DUBLIN, April 10 (Xinhua) -- Ireland's Departmeng of Finance on Monday upgraded its growth forecast for this year and next year, saying that the economic recovery will continue.
At a joint conference of the Central Bank of Ireland and the European Investment Bank, Irish Finance Minister Michael Noonan said his department is now forecasting a gross domestic product (GDP) growth of 4.3 percent this year and 3.7 percent in 2018.
In Ireland's Budget 2017, published in October last year, the Department of Finance predicted 3.5 percent GDP growth for 2017 and 3.4 percent for 2018.
Noonan said the increase in economic activity is broad-based and that export growth in recent years has been robust.
He said the domestic sector is now contributing positively to growth, with private consumption up 3 percent in 2016.
He also said the immediate impact from Brexit has been "more muted than initially anticipated."
But Noonan said it is worth considering the risks to this economic outlook.
He said there are a number of risks to the outlook both domestically and internationally.
"Domestically, the main risks relate to a potential loss of competitiveness, housing supply pressures and our concentrated industrial base, which leaves us exposed to firm and sector specific shocks.

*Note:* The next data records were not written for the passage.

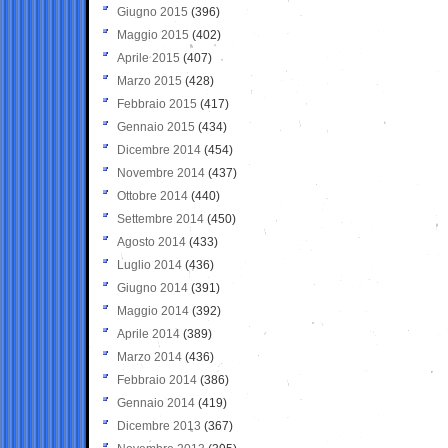
Giugno 2015
(396)
Maggio 2015
(402)
Aprile 2015
(407)
Marzo 2015
(428)
Febbraio 2015
(417)
Gennaio 2015
(434)
Dicembre 2014
(454)
Novembre 2014
(437)
Ottobre 2014
(440)
Settembre 2014
(450)
Agosto 2014
(433)
Luglio 2014
(436)
Giugno 2014
(391)
Maggio 2014
(392)
Aprile 2014
(389)
Marzo 2014
(436)
Febbraio 2014
(386)
Gennaio 2014
(419)
Dicembre 2013
(367)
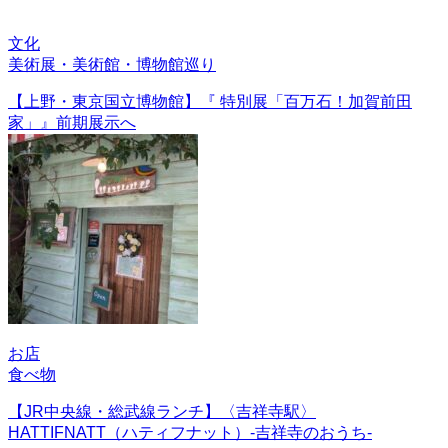
文化
美術展・美術館・博物館巡り
【上野・東京国立博物館】『 特別展「百万石！加賀前田
家」』前期展示へ
お店
食べ物
【JR中央線・総武線ランチ】〈吉祥寺駅〉
HATTIFNATT（ハティフナット）-吉祥寺のおうち-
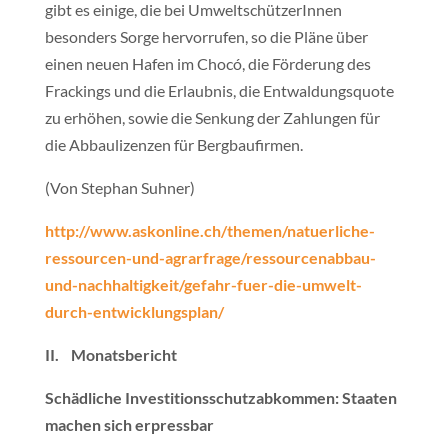
gibt es einige, die bei UmweltschützerInnen
besonders Sorge hervorrufen, so die Pläne über
einen neuen Hafen im Chocó, die Förderung des
Frackings und die Erlaubnis, die Entwaldungsquote
zu erhöhen, sowie die Senkung der Zahlungen für
die Abbaulizenzen für Bergbaufirmen.
(Von Stephan Suhner)
http://www.askonline.ch/themen/natuerliche-
ressourcen-und-agrarfrage/ressourcenabbau-
und-nachhaltigkeit/gefahr-fuer-die-umwelt-
durch-entwicklungsplan/
II. Monatsbericht
Schädliche Investitionsschutzabkommen: Staaten
machen sich erpressbar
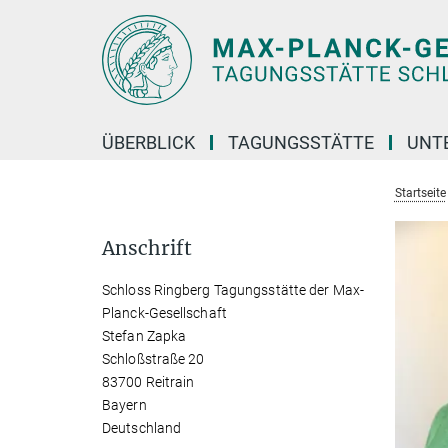
Hauptinhalt
ÜBERBLICK
TAGUNGSSTÄTTE
UNT
Startseite
Anschrift
Schloss Ringberg Tagungsstätte der Max-
Planck-Gesellschaft
Stefan Zapka
Schloßstraße 20
83700 Reitrain
Bayern
Deutschland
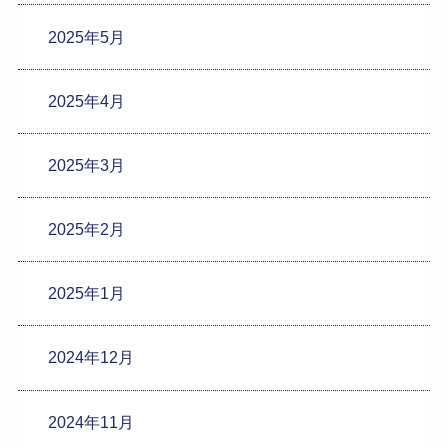
2025年5月
2025年4月
2025年3月
2025年2月
2025年1月
2024年12月
2024年11月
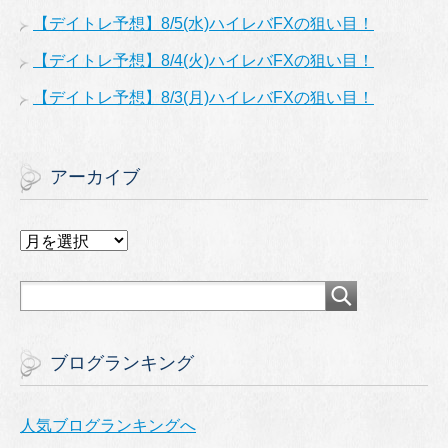
【デイトレ予想】8/5(水)ハイレバFXの狙い目！
【デイトレ予想】8/4(火)ハイレバFXの狙い目！
【デイトレ予想】8/3(月)ハイレバFXの狙い目！
アーカイブ
ア
ー
カ
イ
ブ
ブログランキング
人気ブログランキングへ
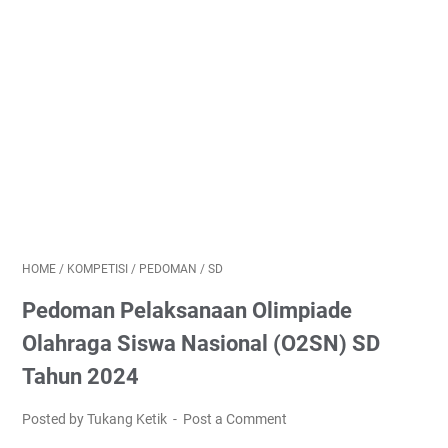
HOME
/
KOMPETISI
/
PEDOMAN
/
SD
Pedoman Pelaksanaan Olimpiade
Olahraga Siswa Nasional (O2SN) SD
Tahun 2024
Posted by Tukang Ketik
Post a Comment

"Principal among the international risks are the change in policy direction in the United States, Brexit, the growing influence of populism in Europe, and concerns about emerging market economies," Noonan said.

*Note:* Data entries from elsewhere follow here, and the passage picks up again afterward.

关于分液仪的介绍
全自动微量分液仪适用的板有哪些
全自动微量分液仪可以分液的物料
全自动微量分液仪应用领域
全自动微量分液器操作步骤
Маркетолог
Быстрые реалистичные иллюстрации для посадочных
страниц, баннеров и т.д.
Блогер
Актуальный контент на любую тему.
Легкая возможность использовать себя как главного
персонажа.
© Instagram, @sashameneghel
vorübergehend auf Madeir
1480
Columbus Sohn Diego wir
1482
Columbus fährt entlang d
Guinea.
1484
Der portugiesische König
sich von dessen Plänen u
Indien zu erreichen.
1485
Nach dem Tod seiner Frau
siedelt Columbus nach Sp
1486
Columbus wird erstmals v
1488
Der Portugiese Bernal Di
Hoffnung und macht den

He stressed the principal risk for Ireland is Brexit and that the Irish economy is particularly exposed to Brexit.
"In the long run any barriers to trade will impact on Irish growth while in the short run, the depreciation of sterling has led to a loss of competitiveness," Noonan said.
In the United States, prospective corporate tax reform and the suggested approach of a form of U.S. border adjustment tax could have significant implications for world trade, according to the Irish minister.
On measures to address risks, Noonan said the best way to deal with such risks is through competitiveness oriented policies and prudent management of the public finances.
Ireland's economy has been among the best-performing in Europe since the end of the financial crisis. Last year, the economy grew by 5.2 percent.